Fine di un falso mito? Si trattava di un settore, quello dello shale, che non avrebbe potuto realizzare flussi di cassa positivi neppure con un prezzo al barile relativamente alto, infatti esso registra (e tuttora vede) al suo interno la presenza di un numero di imprese (la maggior parte, soprattutto quelle piccole e medie) fortemente indebitate, «junk» (spazzatura) per la maggior parte delle agenzie di rating, che se in precedenza erano prossime all’insolvenza, con il colpo di grazia della crisi sono giunte al redde rationem.
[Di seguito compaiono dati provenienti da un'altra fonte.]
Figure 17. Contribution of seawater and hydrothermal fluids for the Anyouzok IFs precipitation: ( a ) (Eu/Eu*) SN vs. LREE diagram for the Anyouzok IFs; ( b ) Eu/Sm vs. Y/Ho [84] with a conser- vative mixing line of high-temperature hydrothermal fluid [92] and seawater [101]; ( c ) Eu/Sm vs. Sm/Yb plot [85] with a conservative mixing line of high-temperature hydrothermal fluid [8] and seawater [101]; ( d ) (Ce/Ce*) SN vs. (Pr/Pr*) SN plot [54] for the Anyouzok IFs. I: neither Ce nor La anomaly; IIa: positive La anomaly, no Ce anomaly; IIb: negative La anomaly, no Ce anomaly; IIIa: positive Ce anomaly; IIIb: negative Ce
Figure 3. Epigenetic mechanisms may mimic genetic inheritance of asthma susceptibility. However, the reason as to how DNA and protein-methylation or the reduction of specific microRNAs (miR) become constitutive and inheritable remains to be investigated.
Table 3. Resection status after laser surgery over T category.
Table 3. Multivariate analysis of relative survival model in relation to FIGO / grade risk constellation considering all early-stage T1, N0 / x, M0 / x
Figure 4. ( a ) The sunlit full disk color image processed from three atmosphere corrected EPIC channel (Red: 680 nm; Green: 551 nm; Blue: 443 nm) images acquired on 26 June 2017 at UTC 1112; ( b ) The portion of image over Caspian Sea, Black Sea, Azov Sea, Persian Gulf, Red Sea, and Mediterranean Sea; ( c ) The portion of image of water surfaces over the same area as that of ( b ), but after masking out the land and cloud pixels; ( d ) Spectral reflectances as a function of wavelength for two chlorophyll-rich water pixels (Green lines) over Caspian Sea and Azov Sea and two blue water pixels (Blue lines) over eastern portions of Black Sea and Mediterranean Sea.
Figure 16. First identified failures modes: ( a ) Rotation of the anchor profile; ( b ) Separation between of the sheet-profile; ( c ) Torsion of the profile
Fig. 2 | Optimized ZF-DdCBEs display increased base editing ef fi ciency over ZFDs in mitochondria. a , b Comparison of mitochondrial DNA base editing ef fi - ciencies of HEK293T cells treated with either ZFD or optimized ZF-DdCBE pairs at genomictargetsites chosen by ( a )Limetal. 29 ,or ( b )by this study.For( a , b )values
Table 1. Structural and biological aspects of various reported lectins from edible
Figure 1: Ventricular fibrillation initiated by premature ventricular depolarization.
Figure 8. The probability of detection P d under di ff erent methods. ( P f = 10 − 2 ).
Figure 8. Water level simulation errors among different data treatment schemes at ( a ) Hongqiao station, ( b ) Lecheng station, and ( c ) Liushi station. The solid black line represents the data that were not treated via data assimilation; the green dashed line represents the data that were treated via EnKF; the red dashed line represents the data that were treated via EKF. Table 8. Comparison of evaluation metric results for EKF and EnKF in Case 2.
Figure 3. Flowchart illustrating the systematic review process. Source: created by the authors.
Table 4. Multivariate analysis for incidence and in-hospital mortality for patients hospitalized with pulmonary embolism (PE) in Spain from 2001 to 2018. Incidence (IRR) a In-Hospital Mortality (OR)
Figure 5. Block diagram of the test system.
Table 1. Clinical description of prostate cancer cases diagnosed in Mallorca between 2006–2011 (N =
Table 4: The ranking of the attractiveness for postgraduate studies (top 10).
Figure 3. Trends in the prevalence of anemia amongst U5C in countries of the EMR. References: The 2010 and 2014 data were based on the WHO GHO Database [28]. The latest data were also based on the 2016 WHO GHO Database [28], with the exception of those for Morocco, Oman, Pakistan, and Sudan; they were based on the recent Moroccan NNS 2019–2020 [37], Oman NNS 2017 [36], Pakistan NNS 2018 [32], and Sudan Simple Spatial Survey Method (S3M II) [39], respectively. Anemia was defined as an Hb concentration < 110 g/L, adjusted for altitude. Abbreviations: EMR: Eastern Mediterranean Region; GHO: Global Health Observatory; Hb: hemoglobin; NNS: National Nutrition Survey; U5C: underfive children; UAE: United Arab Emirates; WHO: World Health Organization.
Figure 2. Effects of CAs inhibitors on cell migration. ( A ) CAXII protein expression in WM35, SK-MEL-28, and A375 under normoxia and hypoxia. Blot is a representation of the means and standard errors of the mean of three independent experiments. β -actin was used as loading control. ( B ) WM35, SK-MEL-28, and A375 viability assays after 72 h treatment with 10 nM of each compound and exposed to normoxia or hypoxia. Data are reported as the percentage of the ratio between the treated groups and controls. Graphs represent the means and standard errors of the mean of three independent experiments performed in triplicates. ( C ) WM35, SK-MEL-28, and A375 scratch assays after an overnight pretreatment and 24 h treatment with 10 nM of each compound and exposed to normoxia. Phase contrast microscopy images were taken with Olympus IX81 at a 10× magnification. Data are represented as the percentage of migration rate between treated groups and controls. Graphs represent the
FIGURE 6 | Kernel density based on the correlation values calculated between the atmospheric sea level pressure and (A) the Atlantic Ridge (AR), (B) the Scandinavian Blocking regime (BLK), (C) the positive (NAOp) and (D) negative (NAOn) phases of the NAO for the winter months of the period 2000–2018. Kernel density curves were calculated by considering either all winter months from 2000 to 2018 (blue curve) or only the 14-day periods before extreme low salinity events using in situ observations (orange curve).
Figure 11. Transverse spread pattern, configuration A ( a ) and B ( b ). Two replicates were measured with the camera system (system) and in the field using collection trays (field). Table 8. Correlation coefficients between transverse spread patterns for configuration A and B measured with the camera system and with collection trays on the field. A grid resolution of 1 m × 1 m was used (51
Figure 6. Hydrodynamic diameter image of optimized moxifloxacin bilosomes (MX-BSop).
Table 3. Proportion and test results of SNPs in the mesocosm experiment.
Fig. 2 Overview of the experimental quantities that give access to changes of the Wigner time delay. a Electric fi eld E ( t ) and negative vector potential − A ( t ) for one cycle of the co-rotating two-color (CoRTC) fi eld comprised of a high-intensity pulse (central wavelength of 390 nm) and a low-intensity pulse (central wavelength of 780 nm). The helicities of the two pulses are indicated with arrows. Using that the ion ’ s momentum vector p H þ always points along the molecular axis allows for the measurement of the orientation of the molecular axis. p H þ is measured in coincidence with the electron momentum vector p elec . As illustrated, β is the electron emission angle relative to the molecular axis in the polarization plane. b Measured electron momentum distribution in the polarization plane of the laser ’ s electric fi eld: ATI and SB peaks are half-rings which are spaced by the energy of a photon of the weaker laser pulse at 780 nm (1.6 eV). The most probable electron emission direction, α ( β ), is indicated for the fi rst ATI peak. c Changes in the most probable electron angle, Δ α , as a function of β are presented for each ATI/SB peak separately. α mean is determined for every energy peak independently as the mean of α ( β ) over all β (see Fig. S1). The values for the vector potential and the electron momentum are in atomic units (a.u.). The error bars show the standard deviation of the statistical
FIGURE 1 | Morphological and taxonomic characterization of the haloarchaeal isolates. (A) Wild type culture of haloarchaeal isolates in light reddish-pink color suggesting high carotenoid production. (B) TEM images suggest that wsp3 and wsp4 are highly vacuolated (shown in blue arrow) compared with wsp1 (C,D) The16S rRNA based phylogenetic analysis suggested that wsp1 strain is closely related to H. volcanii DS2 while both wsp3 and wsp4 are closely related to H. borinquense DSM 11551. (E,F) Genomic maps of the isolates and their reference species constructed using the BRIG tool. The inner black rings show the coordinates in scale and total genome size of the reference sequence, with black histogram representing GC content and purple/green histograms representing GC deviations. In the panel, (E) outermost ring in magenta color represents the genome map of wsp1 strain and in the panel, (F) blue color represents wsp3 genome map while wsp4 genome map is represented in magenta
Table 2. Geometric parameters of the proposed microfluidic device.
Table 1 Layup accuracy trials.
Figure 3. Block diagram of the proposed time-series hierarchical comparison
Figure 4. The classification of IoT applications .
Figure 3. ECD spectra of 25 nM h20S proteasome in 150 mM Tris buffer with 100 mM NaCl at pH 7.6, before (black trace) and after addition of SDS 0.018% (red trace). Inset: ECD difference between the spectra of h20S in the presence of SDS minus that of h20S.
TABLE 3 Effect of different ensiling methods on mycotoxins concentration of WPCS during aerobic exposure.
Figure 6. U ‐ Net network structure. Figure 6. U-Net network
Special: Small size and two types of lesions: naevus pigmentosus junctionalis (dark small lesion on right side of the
Un settore da alcuni ritenuto «cronicamente in perdita», seppure esprima anche operatori caratterizzati da maggiore solidità, ma che si fonda su un modello di produzione che presuppone “denaro facile” (frutto dell’emissione di moneta da parte delle banche centrali e prolungati tassi di interesse sotto zero) e richiede grandi innovazioni che consentano la minimizzazione dei costi ottimizzandoli, però difficilmente in grado di rendere solidi i bilanci delle società. E tutto questo senza parlare delle conseguenze ambientali del fracking.
Con la chiusura dei mercati dei capitali queste società non sono dunque più riuscite a finanziarsi, mentre un minimo aumento dei tassi di interesse renderebbe il loro gravame debitorio, accumulatosi nel tempo, insostenibile, con i rischi dell’innesco di un effetto domino.
E qui si torna alla Chesapeake, che dopo essersi dimostrata insolvente al momento di saldare i previsti 13,5 milioni di dollari di interessi all’inizio del mese di giugno, dopo i trenta giorni concessi in questi casi dalla legge statunitense per cercare di provvedere, la società “modello” ha dovuto dichiarare il fallimento.
Il resto è cronaca: a seguito dell’invocazione del «Chapter 11» ha quindi stipulato un accordo con i creditori – tra i quali figurano Franklin Resources e Fidelity – che condurrà a una ristrutturazione di sette degli oltre nove miliardi di dollari di debito.